= Problem to work on =
How many lines of the entries below include the word "European"? Answer with the number alone.

*** Source information Section Begins ***

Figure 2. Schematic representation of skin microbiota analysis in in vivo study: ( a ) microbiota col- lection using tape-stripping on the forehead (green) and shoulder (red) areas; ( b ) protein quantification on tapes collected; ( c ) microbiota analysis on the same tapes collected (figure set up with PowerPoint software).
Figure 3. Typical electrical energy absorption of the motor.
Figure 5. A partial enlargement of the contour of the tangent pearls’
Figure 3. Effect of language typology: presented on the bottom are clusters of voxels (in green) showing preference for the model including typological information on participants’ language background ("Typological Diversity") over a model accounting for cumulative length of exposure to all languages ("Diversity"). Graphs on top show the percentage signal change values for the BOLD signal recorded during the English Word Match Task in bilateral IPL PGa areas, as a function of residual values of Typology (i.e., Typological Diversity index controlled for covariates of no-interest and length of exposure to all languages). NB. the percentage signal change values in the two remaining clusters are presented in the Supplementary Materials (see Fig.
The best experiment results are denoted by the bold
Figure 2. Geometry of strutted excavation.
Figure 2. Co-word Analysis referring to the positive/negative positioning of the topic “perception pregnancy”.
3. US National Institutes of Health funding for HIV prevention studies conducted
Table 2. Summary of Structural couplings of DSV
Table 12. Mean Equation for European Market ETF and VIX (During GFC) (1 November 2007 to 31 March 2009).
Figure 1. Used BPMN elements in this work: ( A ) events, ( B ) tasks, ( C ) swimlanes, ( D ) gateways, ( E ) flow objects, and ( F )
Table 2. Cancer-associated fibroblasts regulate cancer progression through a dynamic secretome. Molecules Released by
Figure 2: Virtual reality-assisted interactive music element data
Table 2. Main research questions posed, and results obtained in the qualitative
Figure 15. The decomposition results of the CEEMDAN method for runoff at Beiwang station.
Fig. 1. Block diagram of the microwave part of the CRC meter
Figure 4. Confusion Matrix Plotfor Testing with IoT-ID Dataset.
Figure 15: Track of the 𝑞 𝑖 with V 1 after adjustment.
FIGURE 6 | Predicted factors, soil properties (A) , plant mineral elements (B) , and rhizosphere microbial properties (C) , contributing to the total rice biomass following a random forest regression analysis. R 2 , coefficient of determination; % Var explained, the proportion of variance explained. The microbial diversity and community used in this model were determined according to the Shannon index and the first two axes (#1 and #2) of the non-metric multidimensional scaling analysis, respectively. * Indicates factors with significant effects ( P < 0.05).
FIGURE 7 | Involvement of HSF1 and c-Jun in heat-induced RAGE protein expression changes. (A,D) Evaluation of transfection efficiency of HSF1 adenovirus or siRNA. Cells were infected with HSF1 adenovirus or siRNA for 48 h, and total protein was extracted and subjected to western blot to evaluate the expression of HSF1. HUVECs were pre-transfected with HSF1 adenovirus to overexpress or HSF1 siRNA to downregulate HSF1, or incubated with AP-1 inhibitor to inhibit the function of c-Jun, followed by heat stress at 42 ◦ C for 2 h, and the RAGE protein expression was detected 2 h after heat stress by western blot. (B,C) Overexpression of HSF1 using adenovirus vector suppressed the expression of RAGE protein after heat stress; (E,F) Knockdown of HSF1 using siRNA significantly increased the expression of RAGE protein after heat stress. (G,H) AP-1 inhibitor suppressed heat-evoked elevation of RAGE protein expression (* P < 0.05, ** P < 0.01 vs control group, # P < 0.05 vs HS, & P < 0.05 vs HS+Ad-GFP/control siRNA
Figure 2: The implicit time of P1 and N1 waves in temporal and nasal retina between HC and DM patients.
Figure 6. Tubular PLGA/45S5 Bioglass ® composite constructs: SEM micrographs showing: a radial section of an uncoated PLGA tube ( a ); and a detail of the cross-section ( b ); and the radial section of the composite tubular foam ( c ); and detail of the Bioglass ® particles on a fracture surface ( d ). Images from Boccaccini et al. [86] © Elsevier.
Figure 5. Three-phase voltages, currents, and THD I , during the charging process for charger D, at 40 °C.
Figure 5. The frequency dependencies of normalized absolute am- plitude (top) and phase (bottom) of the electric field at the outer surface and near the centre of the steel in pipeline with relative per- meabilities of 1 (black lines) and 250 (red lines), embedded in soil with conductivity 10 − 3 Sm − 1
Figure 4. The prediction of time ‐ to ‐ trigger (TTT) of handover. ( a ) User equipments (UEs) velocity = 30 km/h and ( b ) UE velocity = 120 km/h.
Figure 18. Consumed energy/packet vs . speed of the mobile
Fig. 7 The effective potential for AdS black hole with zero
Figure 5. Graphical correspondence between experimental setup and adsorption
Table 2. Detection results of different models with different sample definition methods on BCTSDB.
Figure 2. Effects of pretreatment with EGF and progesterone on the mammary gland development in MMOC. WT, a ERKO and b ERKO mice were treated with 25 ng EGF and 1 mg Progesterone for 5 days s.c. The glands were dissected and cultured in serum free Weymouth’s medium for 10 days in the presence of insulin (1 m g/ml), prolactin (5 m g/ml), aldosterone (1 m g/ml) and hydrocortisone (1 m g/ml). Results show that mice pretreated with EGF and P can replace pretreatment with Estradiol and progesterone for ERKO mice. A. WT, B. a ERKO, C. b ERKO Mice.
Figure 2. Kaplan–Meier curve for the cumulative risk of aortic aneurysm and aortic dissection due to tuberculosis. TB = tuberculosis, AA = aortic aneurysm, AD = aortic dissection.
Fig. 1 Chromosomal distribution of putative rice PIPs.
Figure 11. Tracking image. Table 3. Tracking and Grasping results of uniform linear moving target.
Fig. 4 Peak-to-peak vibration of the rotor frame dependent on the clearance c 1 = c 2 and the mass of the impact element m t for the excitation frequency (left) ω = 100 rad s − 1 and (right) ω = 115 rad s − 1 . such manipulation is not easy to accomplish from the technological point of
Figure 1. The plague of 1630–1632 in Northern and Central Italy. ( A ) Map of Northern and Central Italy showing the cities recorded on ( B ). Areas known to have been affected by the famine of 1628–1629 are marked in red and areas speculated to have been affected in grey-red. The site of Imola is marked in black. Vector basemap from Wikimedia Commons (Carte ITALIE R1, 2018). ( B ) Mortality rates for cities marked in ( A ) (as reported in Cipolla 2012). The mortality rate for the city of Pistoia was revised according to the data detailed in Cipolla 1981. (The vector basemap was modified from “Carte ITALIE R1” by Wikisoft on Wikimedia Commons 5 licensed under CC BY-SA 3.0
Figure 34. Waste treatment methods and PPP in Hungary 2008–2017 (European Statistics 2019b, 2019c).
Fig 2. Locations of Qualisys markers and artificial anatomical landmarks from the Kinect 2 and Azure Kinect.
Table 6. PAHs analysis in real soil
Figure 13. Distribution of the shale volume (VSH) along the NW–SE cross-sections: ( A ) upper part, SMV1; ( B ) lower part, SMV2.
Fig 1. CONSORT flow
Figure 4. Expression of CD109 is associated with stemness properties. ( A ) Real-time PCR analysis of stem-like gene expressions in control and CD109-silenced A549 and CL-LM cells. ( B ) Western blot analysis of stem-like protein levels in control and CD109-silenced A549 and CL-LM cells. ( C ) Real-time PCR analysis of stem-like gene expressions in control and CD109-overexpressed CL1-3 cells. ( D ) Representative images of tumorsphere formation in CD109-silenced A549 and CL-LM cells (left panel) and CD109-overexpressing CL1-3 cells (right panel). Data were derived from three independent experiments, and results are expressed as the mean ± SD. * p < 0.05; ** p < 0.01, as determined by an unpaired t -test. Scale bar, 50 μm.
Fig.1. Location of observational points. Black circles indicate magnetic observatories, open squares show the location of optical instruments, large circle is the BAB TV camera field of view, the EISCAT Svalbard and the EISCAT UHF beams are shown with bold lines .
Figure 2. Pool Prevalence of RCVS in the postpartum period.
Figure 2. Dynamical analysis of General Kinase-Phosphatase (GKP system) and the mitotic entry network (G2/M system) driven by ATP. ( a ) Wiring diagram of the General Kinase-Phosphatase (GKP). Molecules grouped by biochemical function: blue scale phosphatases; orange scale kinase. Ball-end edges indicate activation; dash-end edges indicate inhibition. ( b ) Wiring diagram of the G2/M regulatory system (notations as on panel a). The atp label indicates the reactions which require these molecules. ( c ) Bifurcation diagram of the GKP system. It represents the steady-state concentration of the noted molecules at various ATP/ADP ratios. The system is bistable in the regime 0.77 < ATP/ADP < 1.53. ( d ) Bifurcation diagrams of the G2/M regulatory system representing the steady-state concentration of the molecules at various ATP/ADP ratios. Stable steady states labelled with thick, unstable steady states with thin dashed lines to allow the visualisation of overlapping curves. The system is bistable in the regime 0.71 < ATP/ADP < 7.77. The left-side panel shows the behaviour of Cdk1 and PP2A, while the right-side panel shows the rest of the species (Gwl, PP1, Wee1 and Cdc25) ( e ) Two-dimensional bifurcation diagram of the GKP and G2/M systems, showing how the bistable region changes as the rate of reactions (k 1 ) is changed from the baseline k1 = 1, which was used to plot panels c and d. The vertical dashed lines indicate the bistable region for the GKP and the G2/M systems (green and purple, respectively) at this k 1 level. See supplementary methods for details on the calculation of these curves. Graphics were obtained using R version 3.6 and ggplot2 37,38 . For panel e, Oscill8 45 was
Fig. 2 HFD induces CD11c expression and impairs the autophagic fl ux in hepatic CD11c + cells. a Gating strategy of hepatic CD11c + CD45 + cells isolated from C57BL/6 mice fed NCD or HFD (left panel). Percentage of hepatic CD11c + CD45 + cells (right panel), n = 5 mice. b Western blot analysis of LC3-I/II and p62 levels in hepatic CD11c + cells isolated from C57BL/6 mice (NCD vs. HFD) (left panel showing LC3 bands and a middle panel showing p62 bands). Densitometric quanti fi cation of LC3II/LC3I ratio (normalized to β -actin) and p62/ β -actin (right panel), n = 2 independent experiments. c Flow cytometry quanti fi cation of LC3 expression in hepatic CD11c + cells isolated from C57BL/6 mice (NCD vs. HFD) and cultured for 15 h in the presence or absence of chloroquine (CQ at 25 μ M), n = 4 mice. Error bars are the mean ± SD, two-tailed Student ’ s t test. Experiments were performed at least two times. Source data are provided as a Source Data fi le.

*** Source information Section Ends ***

= Response to the exercise =
2